‘Significant’ amount of radioactive seawater to hit Southern California? Expected on beaches in near future — Fukushima contamination may be ‘pervasive’ across food chain (AUDIO)
January 23rd, 2014
Orange County Register, Jan. 17, 2014: Radioactive seawater [from] the Fukushima nuclear power plant […] is expected to hit Southern California beaches this summer […] traveling about 1-3 mph. It’s expected to continue flowing until 2016. […] [Steven Manley, professor of biology at Cal State Long Beach and head of ‘Kelp Watch’] said he expects to find concentration of cesium isotopes […] With more organism, invertebrate and fish feeding in the kelp, Manley wants to study what effects the radiation accumulation could have on them. […]
Steven Manley, professor of biology at Cal. State Long Beach & head of ‘Kelp Watch’: “As every year passes it becomes more diluted but it also becomes more widespread […] People should know the amount of radioactive material in the kelp. […] I think the amount will be small, but small doesn’t mean insignificant** […] It is imperative that we monitor this coastal forest for any radioactive contaminants that will be arriving this year in the ocean currents from Fukushima.”

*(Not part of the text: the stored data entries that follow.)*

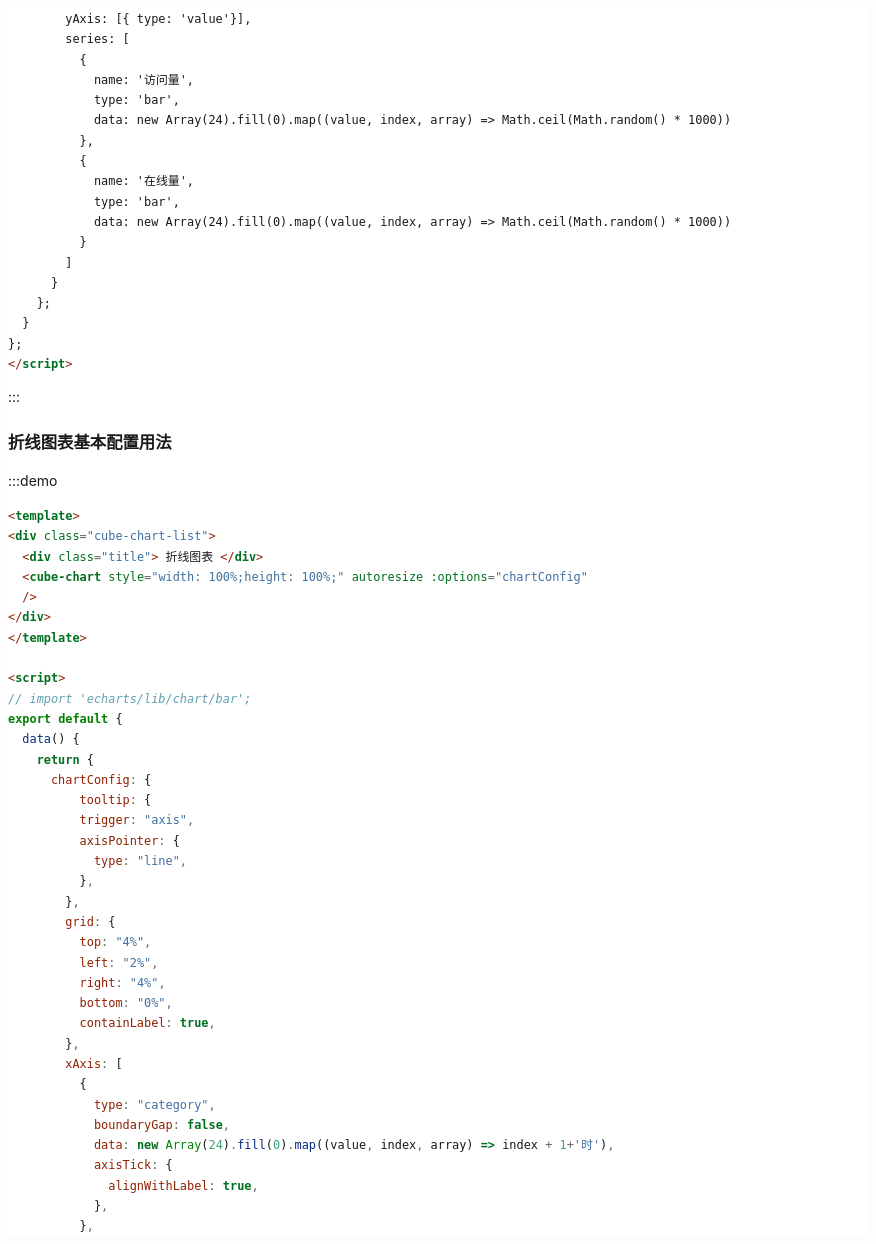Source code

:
 ```html
        yAxis: [{ type: 'value'}],
        series: [
          {
            name: '访问量',
            type: 'bar',
            data: new Array(24).fill(0).map((value, index, array) => Math.ceil(Math.random() * 1000))
          },
          {
            name: '在线量',
            type: 'bar',
            data: new Array(24).fill(0).map((value, index, array) => Math.ceil(Math.random() * 1000))
          }
        ]
      }
    };
  }
};
</script>
```
:::


### 折线图表基本配置用法

:::demo
```html
<template>
<div class="cube-chart-list">
  <div class="title"> 折线图表 </div>
  <cube-chart style="width: 100%;height: 100%;" autoresize :options="chartConfig"
  />
</div>
</template>

<script>
// import 'echarts/lib/chart/bar';
export default {
  data() {
    return {
      chartConfig: {
          tooltip: {
          trigger: "axis",
          axisPointer: {
            type: "line",
          },
        },
        grid: {
          top: "4%",
          left: "2%",
          right: "4%",
          bottom: "0%",
          containLabel: true,
        },
        xAxis: [
          {
            type: "category",
            boundaryGap: false,
            data: new Array(24).fill(0).map((value, index, array) => index + 1+'时'),
            axisTick: {
              alignWithLabel: true,
            },
          },
```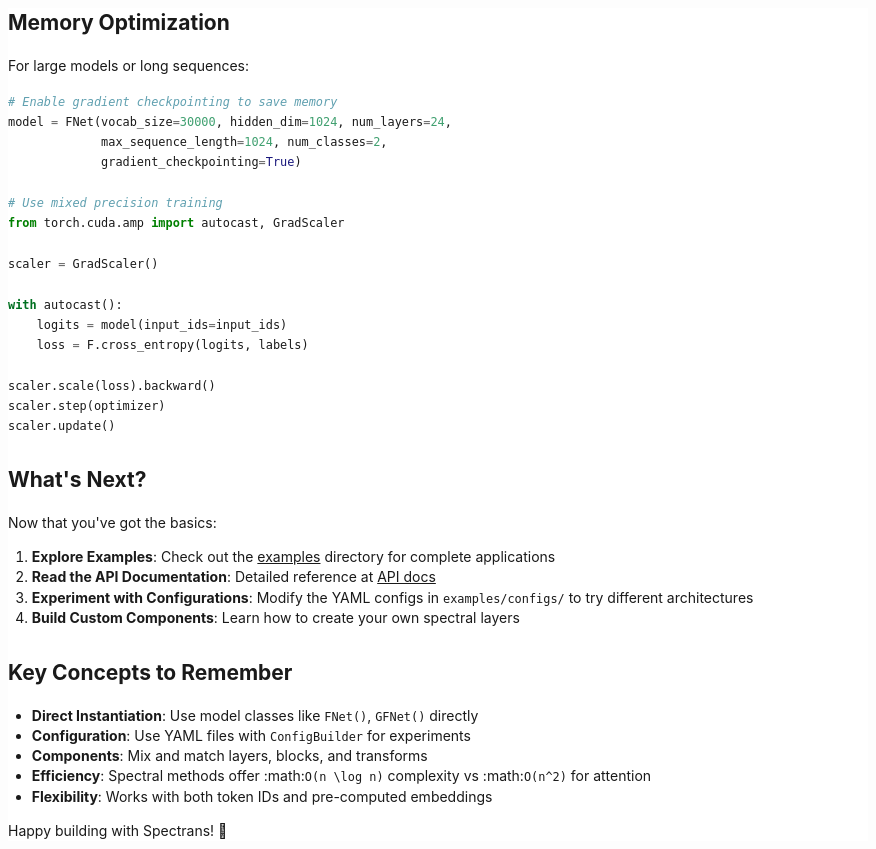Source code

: ## Memory Optimization

For large models or long sequences:

```python
# Enable gradient checkpointing to save memory
model = FNet(vocab_size=30000, hidden_dim=1024, num_layers=24,
             max_sequence_length=1024, num_classes=2,
             gradient_checkpointing=True)

# Use mixed precision training
from torch.cuda.amp import autocast, GradScaler

scaler = GradScaler()

with autocast():
    logits = model(input_ids=input_ids)
    loss = F.cross_entropy(logits, labels)

scaler.scale(loss).backward()
scaler.step(optimizer)
scaler.update()
```

## What's Next?

Now that you've got the basics:

1. **Explore Examples**: Check out the [examples](../examples/) directory for complete applications
2. **Read the API Documentation**: Detailed reference at [API docs](api/index.md)  
3. **Experiment with Configurations**: Modify the YAML configs in `examples/configs/` to try different architectures
4. **Build Custom Components**: Learn how to create your own spectral layers

## Key Concepts to Remember

- **Direct Instantiation**: Use model classes like `FNet()`, `GFNet()` directly
- **Configuration**: Use YAML files with `ConfigBuilder` for experiments
- **Components**: Mix and match layers, blocks, and transforms
- **Efficiency**: Spectral methods offer :math:`O(n \log n)` complexity vs :math:`O(n^2)` for attention
- **Flexibility**: Works with both token IDs and pre-computed embeddings

Happy building with Spectrans! 🚀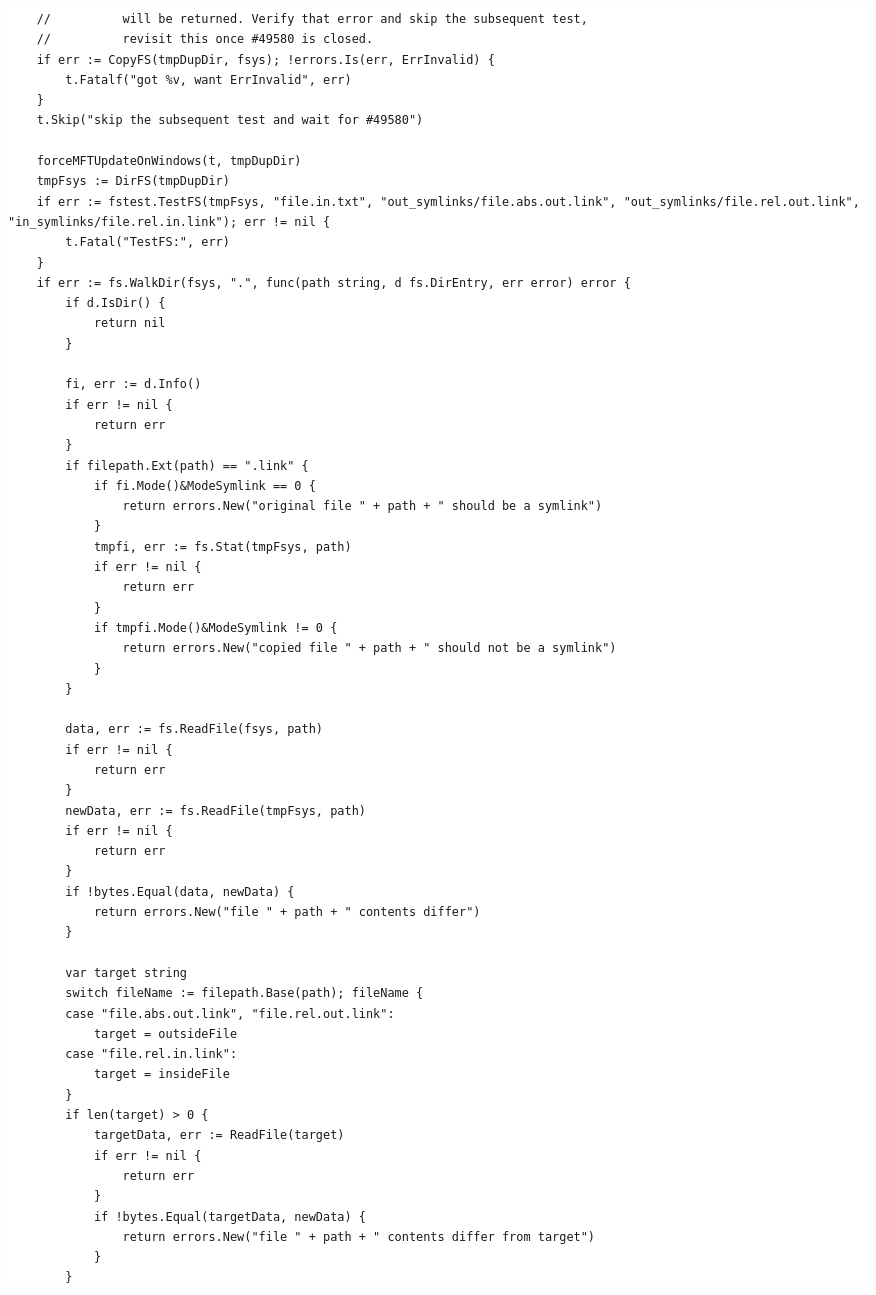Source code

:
 ```
	// 			will be returned. Verify that error and skip the subsequent test,
	//			revisit this once #49580 is closed.
	if err := CopyFS(tmpDupDir, fsys); !errors.Is(err, ErrInvalid) {
		t.Fatalf("got %v, want ErrInvalid", err)
	}
	t.Skip("skip the subsequent test and wait for #49580")

	forceMFTUpdateOnWindows(t, tmpDupDir)
	tmpFsys := DirFS(tmpDupDir)
	if err := fstest.TestFS(tmpFsys, "file.in.txt", "out_symlinks/file.abs.out.link", "out_symlinks/file.rel.out.link", "in_symlinks/file.rel.in.link"); err != nil {
		t.Fatal("TestFS:", err)
	}
	if err := fs.WalkDir(fsys, ".", func(path string, d fs.DirEntry, err error) error {
		if d.IsDir() {
			return nil
		}

		fi, err := d.Info()
		if err != nil {
			return err
		}
		if filepath.Ext(path) == ".link" {
			if fi.Mode()&ModeSymlink == 0 {
				return errors.New("original file " + path + " should be a symlink")
			}
			tmpfi, err := fs.Stat(tmpFsys, path)
			if err != nil {
				return err
			}
			if tmpfi.Mode()&ModeSymlink != 0 {
				return errors.New("copied file " + path + " should not be a symlink")
			}
		}

		data, err := fs.ReadFile(fsys, path)
		if err != nil {
			return err
		}
		newData, err := fs.ReadFile(tmpFsys, path)
		if err != nil {
			return err
		}
		if !bytes.Equal(data, newData) {
			return errors.New("file " + path + " contents differ")
		}

		var target string
		switch fileName := filepath.Base(path); fileName {
		case "file.abs.out.link", "file.rel.out.link":
			target = outsideFile
		case "file.rel.in.link":
			target = insideFile
		}
		if len(target) > 0 {
			targetData, err := ReadFile(target)
			if err != nil {
				return err
			}
			if !bytes.Equal(targetData, newData) {
				return errors.New("file " + path + " contents differ from target")
			}
		}
```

**‘Not Insignificant’: “These double-negative constructions are called ‘litotes.’ They are most often used to understate an idea through the denial of the opposite, which is created by the double negative. […] The use of ‘not’ and the prefix ‘in’ creates an understatement […] ‘significant’ is both the literal and the implied meaning.”
KPCC, Jan. 21, 2014 (at 4:15 in):
Steven Manley, Professor of biology at Cal State Long Beach and head of ‘Kelp Watch’ program: I think we’re going to see low levels […] I anticipate probably low levels will be taken up into our kelp forest. This is s why we’re doing the study. We want to know if it got here and if it is going into this important natural resource, which are our kelp beds.
Host: And so the concern there would be that if it’s in the kelp beds, it’s kind of an index case, right? If it’s there then, it’s probably going to make its way into the food chain.
Manley: Absolutely. If it gets into the kelp, it’s probably pretty pervasive in all the other organisms in the community.